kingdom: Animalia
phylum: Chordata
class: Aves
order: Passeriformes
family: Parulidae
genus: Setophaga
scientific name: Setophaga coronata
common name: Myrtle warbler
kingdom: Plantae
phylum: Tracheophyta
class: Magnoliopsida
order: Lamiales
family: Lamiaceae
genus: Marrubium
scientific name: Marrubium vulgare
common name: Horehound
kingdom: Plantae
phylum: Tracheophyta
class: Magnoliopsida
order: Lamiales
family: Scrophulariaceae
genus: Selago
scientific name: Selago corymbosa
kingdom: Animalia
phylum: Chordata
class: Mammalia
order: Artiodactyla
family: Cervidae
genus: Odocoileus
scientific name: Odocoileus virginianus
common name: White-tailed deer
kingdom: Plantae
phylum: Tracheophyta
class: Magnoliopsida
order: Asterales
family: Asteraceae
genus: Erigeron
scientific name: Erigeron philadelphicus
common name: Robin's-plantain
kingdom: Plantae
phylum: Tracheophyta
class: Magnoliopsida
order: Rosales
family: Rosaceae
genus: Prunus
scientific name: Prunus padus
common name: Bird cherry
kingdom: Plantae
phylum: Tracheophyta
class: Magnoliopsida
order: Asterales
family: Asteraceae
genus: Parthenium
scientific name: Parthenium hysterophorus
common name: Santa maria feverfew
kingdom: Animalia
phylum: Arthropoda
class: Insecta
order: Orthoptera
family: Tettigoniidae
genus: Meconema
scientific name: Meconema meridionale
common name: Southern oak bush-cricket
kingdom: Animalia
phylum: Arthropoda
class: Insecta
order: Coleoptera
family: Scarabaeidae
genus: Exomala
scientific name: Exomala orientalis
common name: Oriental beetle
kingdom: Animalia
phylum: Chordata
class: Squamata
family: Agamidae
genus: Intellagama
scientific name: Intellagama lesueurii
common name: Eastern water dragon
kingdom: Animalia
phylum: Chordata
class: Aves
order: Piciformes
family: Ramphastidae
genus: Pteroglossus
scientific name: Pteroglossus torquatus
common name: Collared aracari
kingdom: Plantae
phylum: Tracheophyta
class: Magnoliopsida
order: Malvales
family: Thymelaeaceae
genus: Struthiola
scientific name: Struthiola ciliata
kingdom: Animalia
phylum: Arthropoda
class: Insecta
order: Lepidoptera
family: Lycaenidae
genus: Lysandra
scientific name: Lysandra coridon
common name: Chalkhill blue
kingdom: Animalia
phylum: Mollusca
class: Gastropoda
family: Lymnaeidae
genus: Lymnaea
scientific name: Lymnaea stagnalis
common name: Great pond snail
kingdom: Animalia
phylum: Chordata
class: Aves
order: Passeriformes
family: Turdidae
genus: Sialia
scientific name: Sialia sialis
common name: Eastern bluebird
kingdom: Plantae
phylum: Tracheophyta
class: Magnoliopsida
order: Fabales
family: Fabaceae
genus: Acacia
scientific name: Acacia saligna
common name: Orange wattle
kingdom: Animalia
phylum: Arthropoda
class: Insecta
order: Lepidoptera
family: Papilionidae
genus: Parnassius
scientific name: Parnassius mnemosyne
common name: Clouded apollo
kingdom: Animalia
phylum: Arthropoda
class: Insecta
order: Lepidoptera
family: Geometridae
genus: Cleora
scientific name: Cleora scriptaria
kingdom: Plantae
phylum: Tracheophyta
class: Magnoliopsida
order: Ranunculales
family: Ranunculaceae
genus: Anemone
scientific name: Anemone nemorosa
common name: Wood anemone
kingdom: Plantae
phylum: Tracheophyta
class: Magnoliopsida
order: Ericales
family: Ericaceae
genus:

» SHORT PROBLEM:
Change each "scientific name" in the entries to "binomial name" and write out all the entries again with everything else left as it is.

» ANSWER TO THIS PROBLEM:
kingdom: Animalia
phylum: Chordata
class: Aves
order: Passeriformes
family: Parulidae
genus: Setophaga
binomial name: Setophaga coronata
common name: Myrtle warbler
kingdom: Plantae
phylum: Tracheophyta
class: Magnoliopsida
order: Lamiales
family: Lamiaceae
genus: Marrubium
binomial name: Marrubium vulgare
common name: Horehound
kingdom: Plantae
phylum: Tracheophyta
class: Magnoliopsida
order: Lamiales
family: Scrophulariaceae
genus: Selago
binomial name: Selago corymbosa
kingdom: Animalia
phylum: Chordata
class: Mammalia
order: Artiodactyla
family: Cervidae
genus: Odocoileus
binomial name: Odocoileus virginianus
common name: White-tailed deer
kingdom: Plantae
phylum: Tracheophyta
class: Magnoliopsida
order: Asterales
family: Asteraceae
genus: Erigeron
binomial name: Erigeron philadelphicus
common name: Robin's-plantain
kingdom: Plantae
phylum: Tracheophyta
class: Magnoliopsida
order: Rosales
family: Rosaceae
genus: Prunus
binomial name: Prunus padus
common name: Bird cherry
kingdom: Plantae
phylum: Tracheophyta
class: Magnoliopsida
order: Asterales
family: Asteraceae
genus: Parthenium
binomial name: Parthenium hysterophorus
common name: Santa maria feverfew
kingdom: Animalia
phylum: Arthropoda
class: Insecta
order: Orthoptera
family: Tettigoniidae
genus: Meconema
binomial name: Meconema meridionale
common name: Southern oak bush-cricket
kingdom: Animalia
phylum: Arthropoda
class: Insecta
order: Coleoptera
family: Scarabaeidae
genus: Exomala
binomial name: Exomala orientalis
common name: Oriental beetle
kingdom: Animalia
phylum: Chordata
class: Squamata
family: Agamidae
genus: Intellagama
binomial name: Intellagama lesueurii
common name: Eastern water dragon
kingdom: Animalia
phylum: Chordata
class: Aves
order: Piciformes
family: Ramphastidae
genus: Pteroglossus
binomial name: Pteroglossus torquatus
common name: Collared aracari
kingdom: Plantae
phylum: Tracheophyta
class: Magnoliopsida
order: Malvales
family: Thymelaeaceae
genus: Struthiola
binomial name: Struthiola ciliata
kingdom: Animalia
phylum: Arthropoda
class: Insecta
order: Lepidoptera
family: Lycaenidae
genus: Lysandra
binomial name: Lysandra coridon
common name: Chalkhill blue
kingdom: Animalia
phylum: Mollusca
class: Gastropoda
family: Lymnaeidae
genus: Lymnaea
binomial name: Lymnaea stagnalis
common name: Great pond snail
kingdom: Animalia
phylum: Chordata
class: Aves
order: Passeriformes
family: Turdidae
genus: Sialia
binomial name: Sialia sialis
common name: Eastern bluebird
kingdom: Plantae
phylum: Tracheophyta
class: Magnoliopsida
order: Fabales
family: Fabaceae
genus: Acacia
binomial name: Acacia saligna
common name: Orange wattle
kingdom: Animalia
phylum: Arthropoda
class: Insecta
order: Lepidoptera
family: Papilionidae
genus: Parnassius
binomial name: Parnassius mnemosyne
common name: Clouded apollo
kingdom: Animalia
phylum: Arthropoda
class: Insecta
order: Lepidoptera
family: Geometridae
genus: Cleora
binomial name: Cleora scriptaria
kingdom: Plantae
phylum: Tracheophyta
class: Magnoliopsida
order: Ranunculales
family: Ranunculaceae
genus: Anemone
binomial name: Anemone nemorosa
common name: Wood anemone
kingdom: Plantae
phylum: Tracheophyta
class: Magnoliopsida
order: Ericales
family: Ericaceae
genus:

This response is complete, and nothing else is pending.